Hi all ! My name is Nicole and I was diagnosed with Gastroparesis in 2017. I was however having symptoms two years beforehand! Two years ago I randomly fell really sick on holiday in Portugal. One night i vomited everything I had eaten. I lost my appetite for a week, living off practically water. I was at a scary low weight by this point.
My parents took me to a private doctor who told me I had ‘depression’ and ‘anxiety’ (yes- i was depressed from not being able to eat and the nausea!!!). I was then put on anti depressants and some vitamins. A month later I started to feel a little better, but kept getting random nauseous episodes where I would just feel randomly sick.
I never vomited again but I never felt ‘normal’. On top of that I was burping an abnormal amount of times a day! This went onfor two years before I decided to get it investigated further. The doctors kept telling me ‘it’s nothing serious’ but I knew something wasn’t right. Their question was always ‘ Are you sure you aren’t pregnant?’ !!!!!
By this time, my nausea was chronic, never ending, morning until night. I was at university at the time and they assumed my symptoms were from stress. I was losing weight.
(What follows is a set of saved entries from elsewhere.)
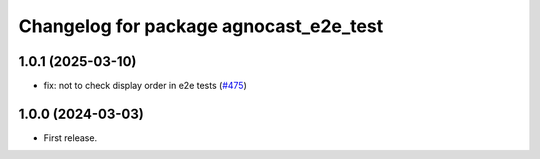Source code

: ^^^^^^^^^^^^^^^^^^^^^^^^^^^^^^^^^^^^^^
Changelog for package agnocast_e2e_test
^^^^^^^^^^^^^^^^^^^^^^^^^^^^^^^^^^^^^^

1.0.1 (2025-03-10)
------------------
* fix: not to check display order in e2e tests (`#475 <https://github.com/tier4/agnocast/issues/475>`_)

1.0.0 (2024-03-03)
------------------
* First release.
I underwent various tests: blood tests, stool tests, endoscopies, ultrasounds, MRIs, everything coming back normal apart from getting told I had a hiatal hernia and bad GERD. Hence I was put on PPI’s which didn’t really help anything!
I honestly thought I was going insane and was at my wit’s end. I was finally referred to a gastroenterologist who diagnosed me with ‘ Idiopathic Gastroparesis’ after a gastric emptying study. This means: partial paralysis of the stomach, the stomach takes too long to empty. Cause: Unknown. I had never heard of it before but it quite frankly scared me, especially knowing that some people end up with feeding tubes as their stomachs completely shut down. Treatment options are very limited and there is no cure. I went and researched Gastroparesis online and honestly cried my eyes out at the results. The internet is full of negative stories and information. The information itself is so limited and even specialists are clueless about this condition! Everyday is a massive battle . But I keep smiling, I won’t let this monstrous disease win. Life is too beautiful for that!